Over 100,000 new jobs in clean tech, including EV mechanics and wind turbine construction workers, were added in the six months since the IRA and the CHIPS Act were passed in August, according to a January study by the nonprofit group Clean Power, largely owing to businesses tapping new government resources to expand operations.

Some in Congress have continued to criticize the spending package, including Democrat Sen. Joe Manchin, whose signature was vital to the Inflation Reduction Act’s passing last year. Manchin, who has subsequently been critical of the IRA’s tax credit provision for electric vehicle buyers, claimed in a Wall Street Journal op-ed last month that the law had been distorted to “advance a partisan agenda” and risked increasing “clean-energy spending to potentially deficit-breaking levels.”

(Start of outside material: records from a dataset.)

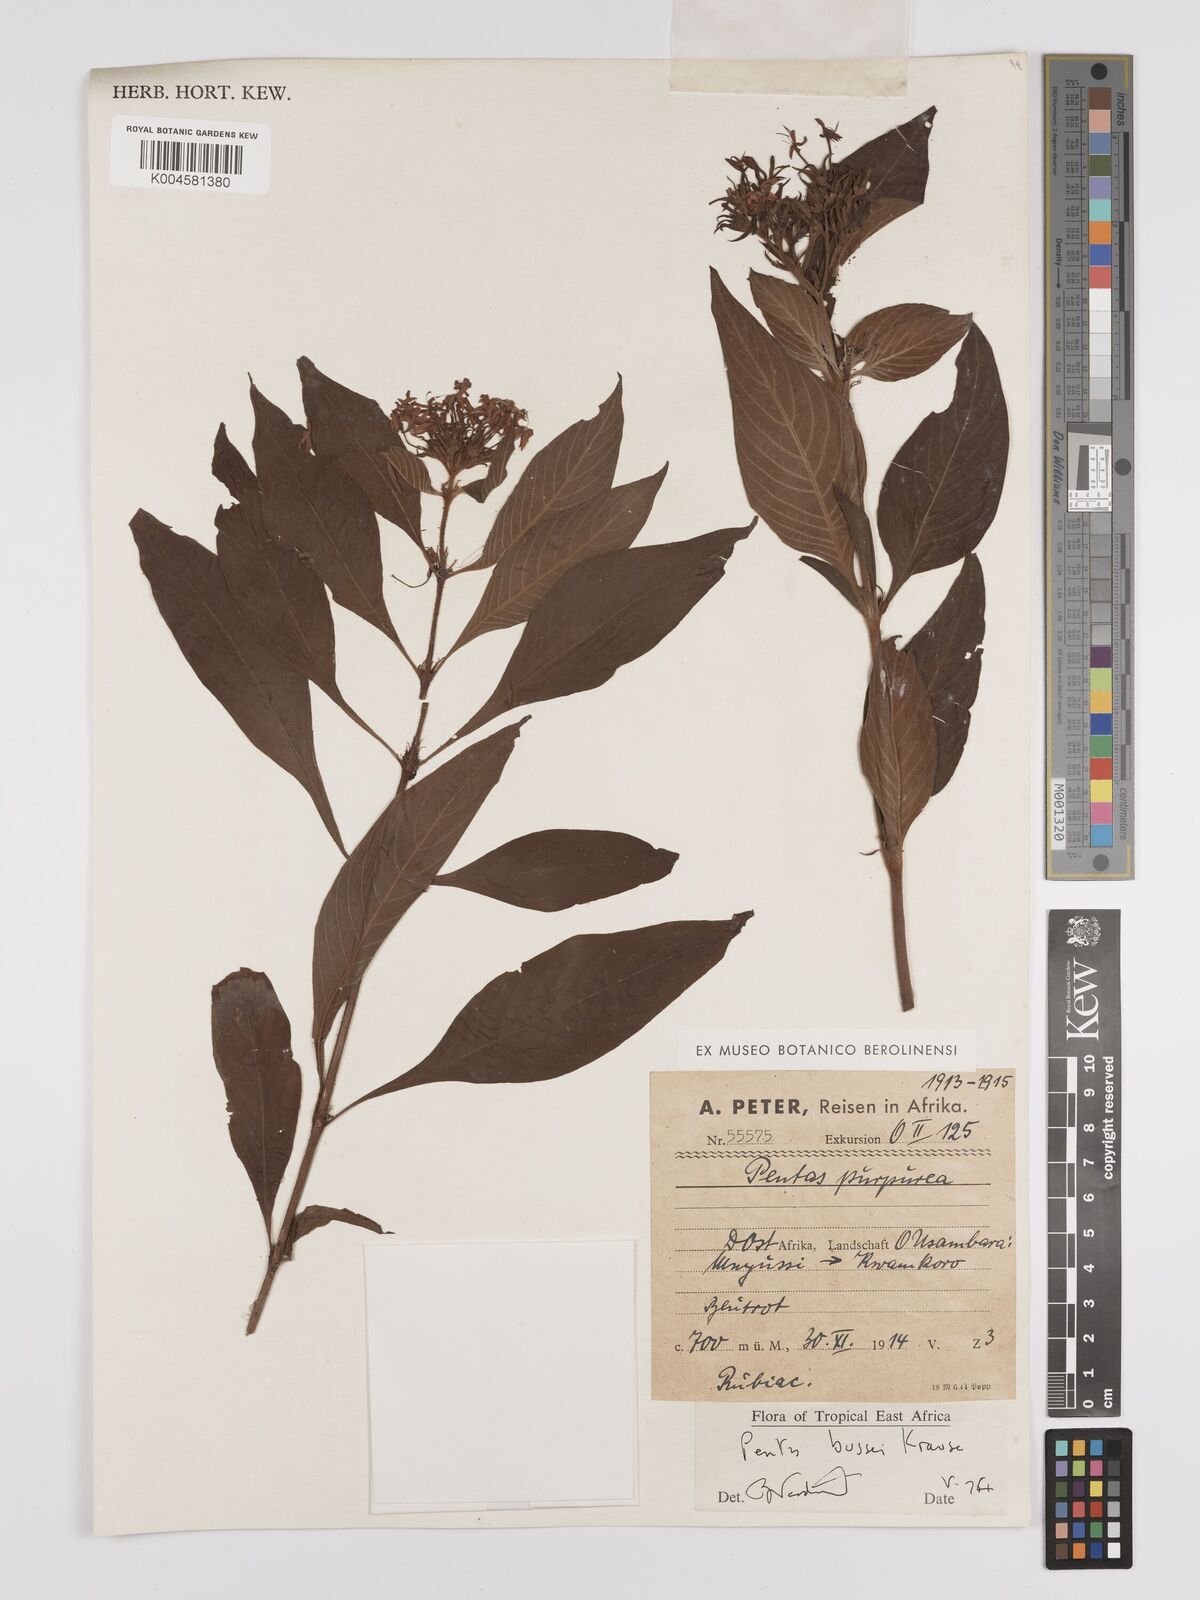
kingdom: Plantae
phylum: Tracheophyta
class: Magnoliopsida
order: Gentianales
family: Rubiaceae
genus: Rhodopentas
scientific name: Rhodopentas bussei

While the packages have already helped boost U.S. manufacturing, the spending involved has come under renewed criticism recently for higher-than-expected costs. Last month, Goldman Sachs analysts found that subsidies from the Inflation Reduction Act would actually cost around $1.2 trillion, three times as much as what had been originally earmarked. Conservative observers criticized the higher price tag, although the Goldman analysts added that the subsidies would also trigger $3 trillion in private sector investment.

Investment in semiconductor research and production is the other big recipient of new funding from the legislation, according to the FT. The Biden administration has said semiconductor manufacturing is important for national security too, warning that slowing technology research puts the U.S. at a disadvantage to rivals like China, while a reliance on international supply chains puts the country at risk of supply shocks in the event of global economic disruption caused by war or a pandemic.

Last week, U.S. Commerce Secretary Gina Raimondo told CNBC that over 200 companies from different sectors had expressed interest in CHIPS Act funding. Several U.S. chip companies have already received billions to expand their operations, including projects for massive new plants in North Carolina and Syracuse, N.Y.

Overall during the past eight months, companies making semiconductors, electric cars, batteries, and renewable energy materials have announced plans for nearly 75 plants worth over $100 million, according to the FT report. 

The spending packages passed last year have “catalyzed” expansion of private sector jobs and manufacturing capacity in the U.S., a Department of Commerce official told Fortune, adding that the department projects more growth as more companies start tapping government funding.